Tujuannya sederhana, yaitu menjaga stabilitas sistem keuangan, meningkatkan likuiditas bank, sekaligus mendorong penyaluran kredit ke sektor riil.
Namun, kebijakan sebesar ini tentu tidak sekadar angka. Dampaknya bisa melebar, dari sektor perbankan, dunia usaha, konsumsi masyarakat, hingga pembangunan nasional.
Pertanyaannya, apakah guyuran dana sebesar Rp 200 triliun ini benar-benar efektif untuk menggerakkan roda ekonomi? Atau justru akan menimbulkan risiko baru, seperti moral hazard atau inflasi?
Baca juga: Mengalirkan Likuiditas, Menjaga Stabilitas: Jalan Baru Kebijakan Fiskal-Moneter Indonesia
Banyak orang awam bertanya, mengapa dana sebesar itu ditaruh di bank, bukan langsung dibagikan ke rakyat atau untuk pembangunan infrastruktur? Jawabannya terletak pada fungsi perbankan sebagai lembaga intermediasi.
Bank adalah perantara antara pemilik dana (deposan) dengan pihak yang membutuhkan dana (debitur). Dalam konteks ekonomi modern, hampir semua transaksi ekonomi melewati bank.
Jika bank mengalami kekurangan likuiditas, maka terdapat akibat yang dapat terjadi mulai dari kredit macet akan meningkat, usaha kecil dan menengah (UMKM) kesulitan modal, perusahaan besar menunda investasi, hingga masyarakat kehilangan kepercayaan terhadap sistem keuangan.
Dengan kata lain, bank adalah urat nadi ekonomi.

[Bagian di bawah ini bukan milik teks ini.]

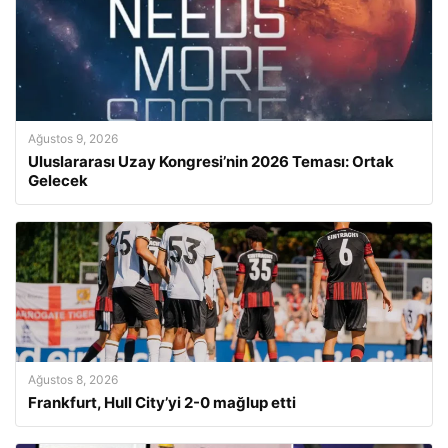
Ağustos 9, 2026
Uluslararası Uzay Kongresi’nin 2026 Teması: Ortak
Gelecek
Ağustos 8, 2026
Frankfurt, Hull City’yi 2-0 mağlup etti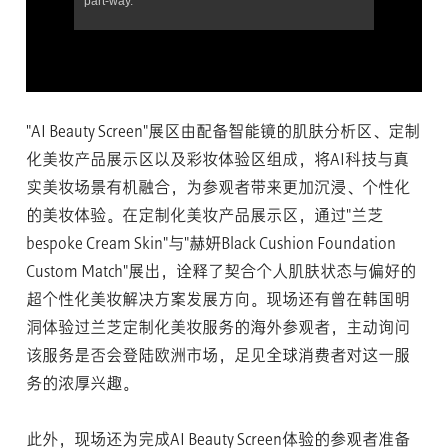
"AI Beauty Screen"展区由配备智能镜的肌肤分析区、定制
化美妆产品展示区以及彩妆体验区组成，将AI科技与真
实美妆场景有机融合，为参观者带来更加沉浸、个性化
的美妆体验。在定制化美妆产品展示区，通过"兰芝
bespoke Cream Skin"与"赫妍Black Cushion Foundation
Custom Match"展出，诠释了契合个人肌肤状态与偏好的
超个性化美妆解决方案发展方向。现场还有曾在韩国明
洞体验过兰芝定制化美妆服务的海外参观者，主动询问
该服务是否会登陆欧洲市场，足见全球消费者对这一服
务的浓厚兴趣。
此外，现场还为完成AI Beauty Screen体验的参观者准备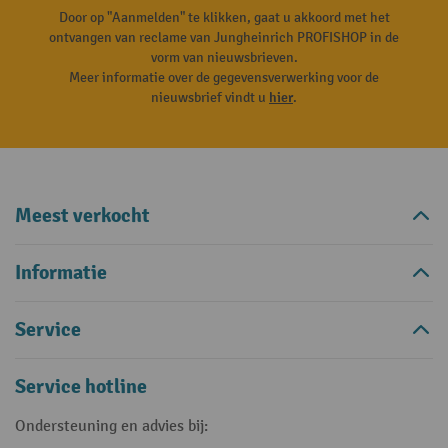
Door op "Aanmelden" te klikken, gaat u akkoord met het
ontvangen van reclame van Jungheinrich PROFISHOP in de
vorm van nieuwsbrieven.
Meer informatie over de gegevensverwerking voor de
nieuwsbrief vindt u
hier
.
Meest verkocht
Informatie
Service
Service hotline
Ondersteuning en advies bij: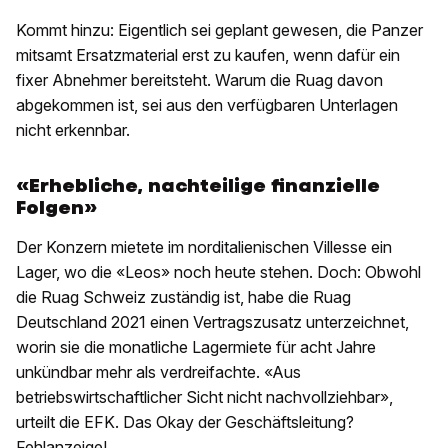
Kommt hinzu: Eigentlich sei geplant gewesen, die Panzer
mitsamt Ersatzmaterial erst zu kaufen, wenn dafür ein
fixer Abnehmer bereitsteht. Warum die Ruag davon
abgekommen ist, sei aus den verfügbaren Unterlagen
nicht erkennbar.
«Erhebliche, nachteilige finanzielle
Folgen»
Der Konzern mietete im norditalienischen Villesse ein
Lager, wo die «Leos» noch heute stehen. Doch: Obwohl
die Ruag Schweiz zuständig ist, habe die Ruag
Deutschland 2021 einen Vertragszusatz unterzeichnet,
worin sie die monatliche Lagermiete für acht Jahre
unkündbar mehr als verdreifachte. «Aus
betriebswirtschaftlicher Sicht nicht nachvollziehbar»,
urteilt die EFK. Das Okay der Geschäftsleitung?
Fehlanzeige!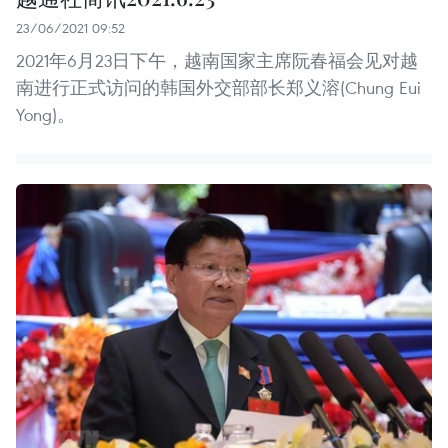
23/06/2021 09:52
2021年6月23日下午，越南国家主席阮春福会见对越
南进行正式访问的韩国外交部部长郑义溶(Chung Eui
Yong)。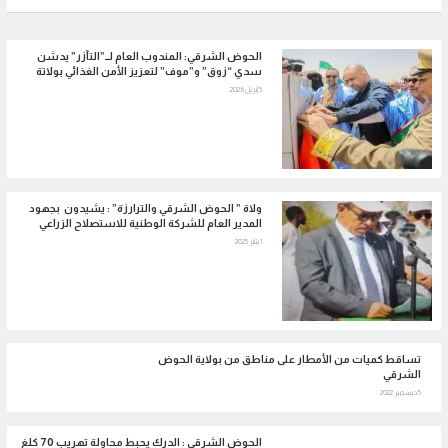
الحوض الشرقي: المندوب العام لــ”التآزر” يدشن
سدي “زوق” و”موف” لتعزيز الأمن الغذائي بولاتة
5 أبريل 2026
ولاة ” الحوض الشرقي والترارزة” : يشيدون بجهود
المدير العام للشركة الوطنية للاستصلاح الزراعي
1 يناير 2025
تساقط كميات من الأمطار على مناطق من بولاية الحوض
الشرقي
5 ديسمبر 2022
الحوض الشرقي : الدرك يحبط محاولة تهريب 70 كلغ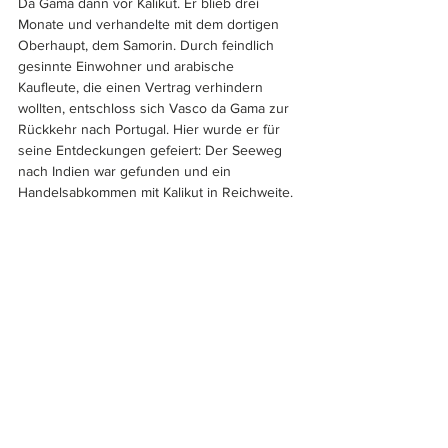
Da Gama dann vor Kalikut. Er blieb drei 
Monate und verhandelte mit dem dortigen 
Oberhaupt, dem Samorin. Durch feindlich 
gesinnte Einwohner und arabische 
Kaufleute, die einen Vertrag verhindern 
wollten, entschloss sich Vasco da Gama zur 
Rückkehr nach Portugal. Hier wurde er für 
seine Entdeckungen gefeiert: Der Seeweg 
nach Indien war gefunden und ein 
Handelsabkommen mit Kalikut in Reichweite. 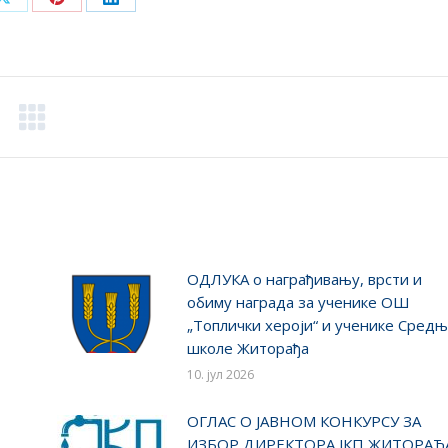
Share
Share
Share
on
on
on
ook
X
Pinterest
LinkedIn
ОДЛУКA о награђивању, врсти и
обиму награда за ученике ОШ
„Топлички хероји“ и ученике Сред
школе Житорађа
10. јул 2026
ОГЛАС О ЈАВНОМ КОНКУРСУ ЗА
ИЗБОР ДИРЕКТОРА ЈКП ЖИТОРАЂ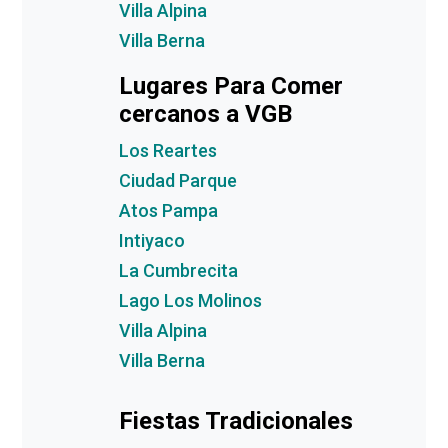
Villa Alpina
Villa Berna
Lugares Para Comer
cercanos a VGB
Los Reartes
Ciudad Parque
Atos Pampa
Intiyaco
La Cumbrecita
Lago Los Molinos
Villa Alpina
Villa Berna
Fiestas Tradicionales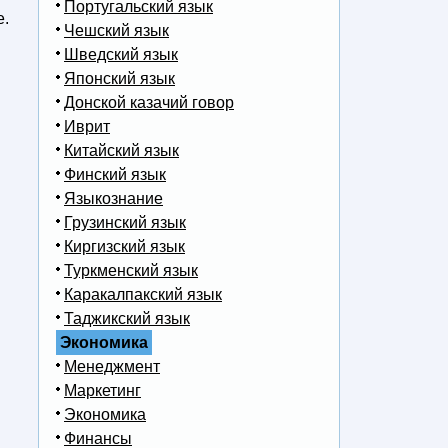
Португальский язык
е.
Чешский язык
Шведский язык
Японский язык
Донской казачий говор
Иврит
Китайский язык
Финский язык
Языкознание
Грузинский язык
Киргизский язык
Туркменский язык
Каракалпакский язык
Таджикский язык
Экономика
Менеджмент
Маркетинг
Экономика
Финансы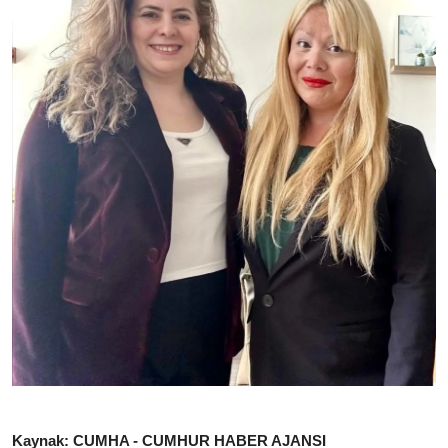
Kaynak: CUMHA - CUMHUR HABER AJANSI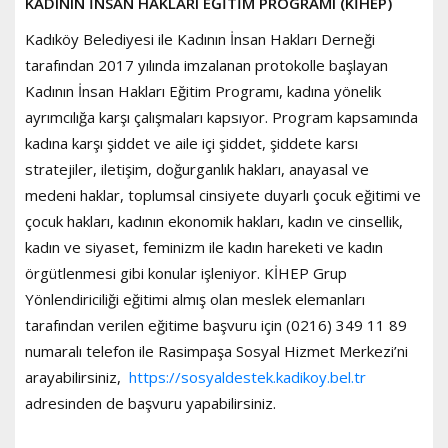
KADININ İNSAN HAKLARI EĞİTİM PROGRAMI (KİHEP)
Kadıköy Belediyesi ile Kadının İnsan Hakları Derneği
tarafından 2017 yılında imzalanan protokolle başlayan
Kadının İnsan Hakları Eğitim Programı, kadına yönelik
ayrımcılığa karşı çalışmaları kapsıyor. Program kapsamında
kadına karşı şiddet ve aile içi şiddet, şiddete karsı
stratejiler, iletişim, doğurganlık hakları, anayasal ve
medeni haklar, toplumsal cinsiyete duyarlı çocuk eğitimi ve
çocuk hakları, kadının ekonomik hakları, kadın ve cinsellik,
kadın ve siyaset, feminizm ile kadın hareketi ve kadın
örgütlenmesi gibi konular işleniyor. KİHEP Grup
Yönlendiriciliği eğitimi almış olan meslek elemanları
tarafından verilen eğitime başvuru için (0216) 349 11 89
numaralı telefon ile Rasimpaşa Sosyal Hizmet Merkezi’ni
arayabilirsiniz,
https://sosyaldestek.kadikoy.bel.tr
adresinden de başvuru yapabilirsiniz.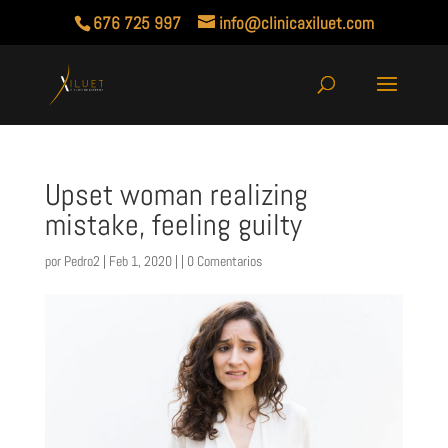
676 725 997
info@clinicaxiluet.com
Upset woman realizing
mistake, feeling guilty
por
Pedro2
| Feb 1, 2020 | |
0 Comentarios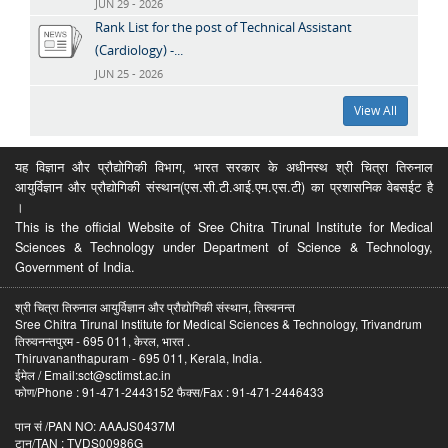
JUN 29 - 2026
Rank List for the post of Technical Assistant
(Cardiology) -...
JUN 25 - 2026
View All
यह विज्ञान और प्रौद्योगिकी विभाग, भारत सरकार के अधीनस्थ श्री चित्रा तिरुनाल
आयुर्विज्ञान और प्रौद्योगिकी संस्थान(एस.सी.टी.आई.एम.एस.टी) का प्रशासनिक वेबसईट है
।
This is the official Website of Sree Chitra Tirunal Institute for Medical
Sciences & Technology under Department of Science & Technology,
Government of India.
श्री चित्रा तिरुनाल आयुर्विज्ञान और प्रौद्योगिकी संस्थान, तिरुवनन्त
Sree Chitra Tirunal Institute for Medical Sciences & Technology, Trivandrum
तिरुवनन्तपुरम - 695 011, केरल, भारत .
Thiruvananthapuram - 695 011, Kerala, India.
ईमेल / Email:sct@sctimst.ac.in
फोण/Phone : 91-471-2443152 फैक्स/Fax : 91-471-2446433
पान सं /PAN NO: AAAJS0437M
टान/TAN : TVDS00986G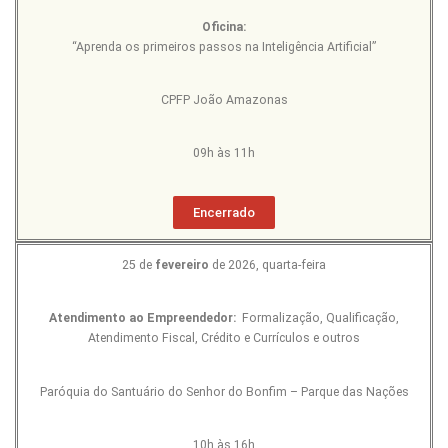
Oficina:
“Aprenda os primeiros passos na Inteligência Artificial”
CPFP João Amazonas
09h às 11h
Encerrado
25 de
fevereiro
de 2026, quarta-feira
Atendimento ao Empreendedor:
Formalização, Qualificação,
Atendimento Fiscal, Crédito e Currículos e outros
Paróquia do Santuário do Senhor do Bonfim – Parque das Nações
10h às 16h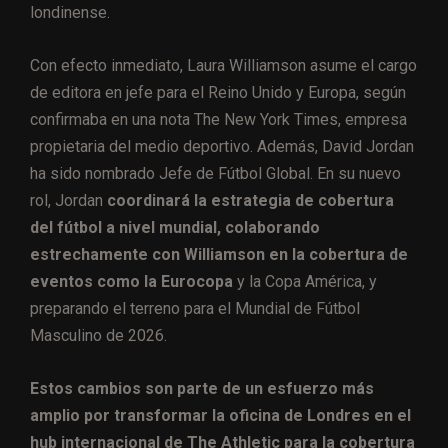
londinense.
Con efecto inmediato, Laura Williamson asume el cargo
de editora en jefe para el Reino Unido y Europa, según
confirmaba en una nota The New York Times, empresa
propietaria del medio deportivo. Además, David Jordan
ha sido nombrado Jefe de Fútbol Global. En su nuevo
rol, Jordan
coordinará la estrategia de cobertura
del fútbol a nivel mundial, colaborando
estrechamente con Williamson en la cobertura de
eventos como la Eurocopa
y la Copa América, y
preparando el terreno para el Mundial de Fútbol
Masculino de 2026.
Estos cambios son parte de un esfuerzo más
amplio por transformar la oficina de Londres en el
hub internacional de The Athletic para la cobertura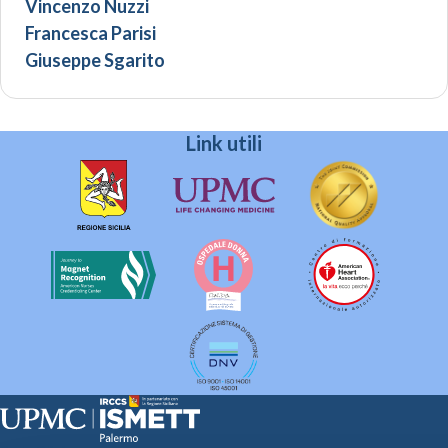
Vincenzo Nuzzi
Francesca Parisi
Giuseppe Sgarito
Link utili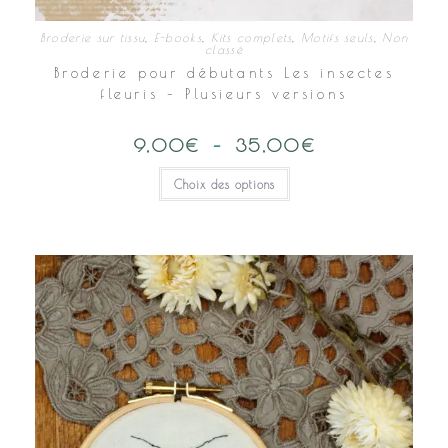
Broderie sur tissu
,
E-books
,
Kits complets
,
Motifs seuls
,
Non
classé
Broderie pour débutants Les insectes
fleuris – Plusieurs versions
9,00
€
–
35,00
€
Plage
de
prix :
Ce
Choix des options
9,00€
produit
à
a
35,00€
plusieurs
variations.
Les
options
peuvent
être
choisies
sur
la
page
du
produit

Menjaga kesehatan bank berarti menjaga kelangsungan ekonomi secara keseluruhan.
Dana Rp 200 triliun ini tidak diberikan begitu saja, melainkan dalam bentuk penempatan dana pemerintah di bank-bank Himbara (Himpunan Bank Milik Negara) untuk memperkuat likuiditas.
Pemerintah berharap, setiap rupiah yang ditempatkan di bank bisa “berlipat ganda” melalui efek pengganda kredit (credit multiplier). Misalnya, dana Rp 200 triliun bisa mendorong kredit hingga Rp 600 triliun– Rp 800 triliun ke masyarakat dan dunia usaha.
Ada sejumlah dampak jangka pendek dari kebijakan yang ditempuh Menteri Keuangan Purbaya Yudhi Sadewa.
Pertama, likuiditas bank menguat. Dengan tambahan dana Rp 200 triliun, bank memiliki cadangan likuiditas yang lebih longgar.
Hal ini membuat mereka lebih percaya diri untuk menyalurkan kredit, menurunkan bunga pinjaman, dan mempercepat proses restrukturisasi kredit macet.